Nor am I sold on the assertion from Susskind et al that Interior failed on the stakeholder mollification front. Having checked in on a posse of Reclamation people as they sought public comment by lugging a draft Environmental Impact study for the Colorado’s current operating procedures around the Southwest in 2007, I could not fault them for outreach. These Interior ambassadors took water studies to the public, but the public did not drink.
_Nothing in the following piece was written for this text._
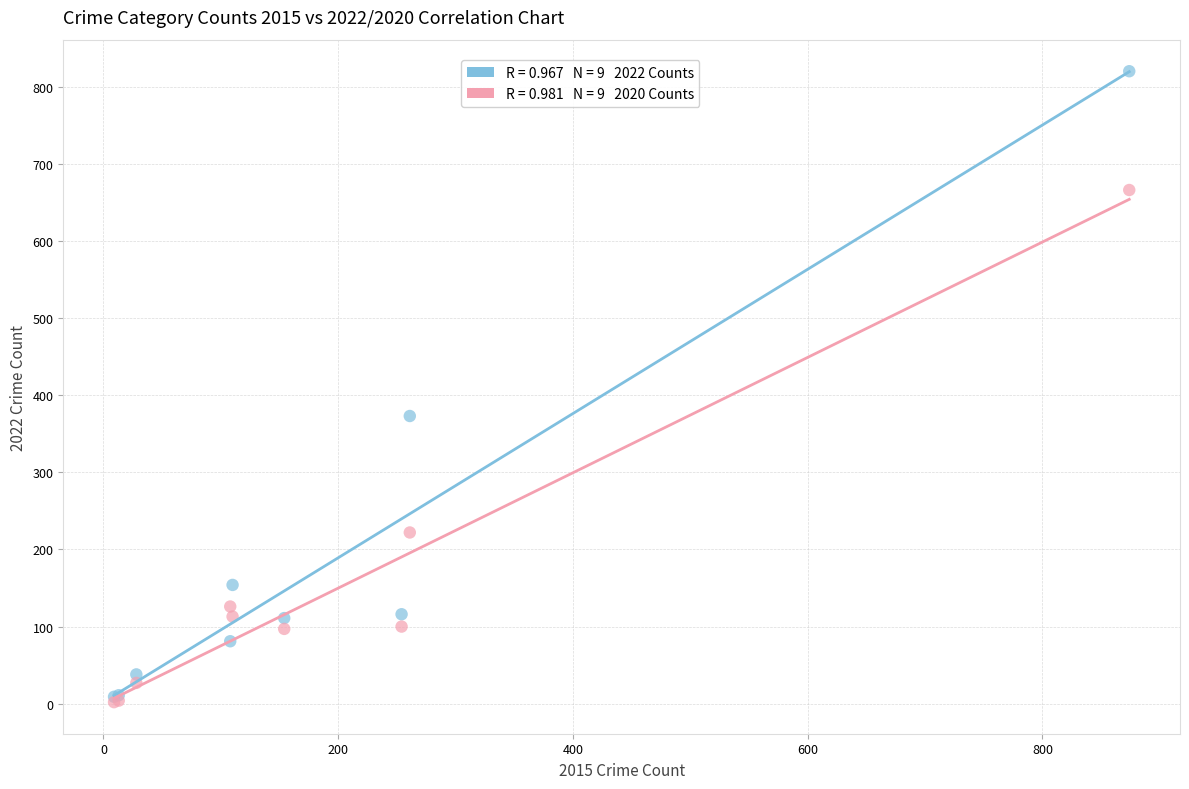

Across all series, what Y value is closest to 411?

373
These highly caffeinated Interior consensus builders could have been home with their significant others, but instead they were on the road and the meeting rooms set up for them in Las Vegas, Albuquerque, Salt Lake City and so on were so empty that they could have cleared chairs and played tennis.
Other games would have been difficult for lack of numbers.
That’s not to say that there aren’t enough people in the seven states on the Colorado River system with opinions about water to fill an auditorium. It’s just that these varied stakeholders don’t necessarily show up for presentations by the Bureau of Reclamation when they think their best chance of getting what they want is a lawsuit, or some other way of remote-bitching. And they might be right.
But back to this paper. I’m also particularly unconvinced that, as the authors suggest, closer attention to the Consensus Building Handbook (which happens to be co-authored by Susskind), would have resulted in a better outcome for the Glen Canyon Adaptive Management Program. The ironic aspect is that one of the things that leads me to believe this is how thoroughly Susskind himself catalogs the number of conflicts that pile up behind the concrete when a dam is built.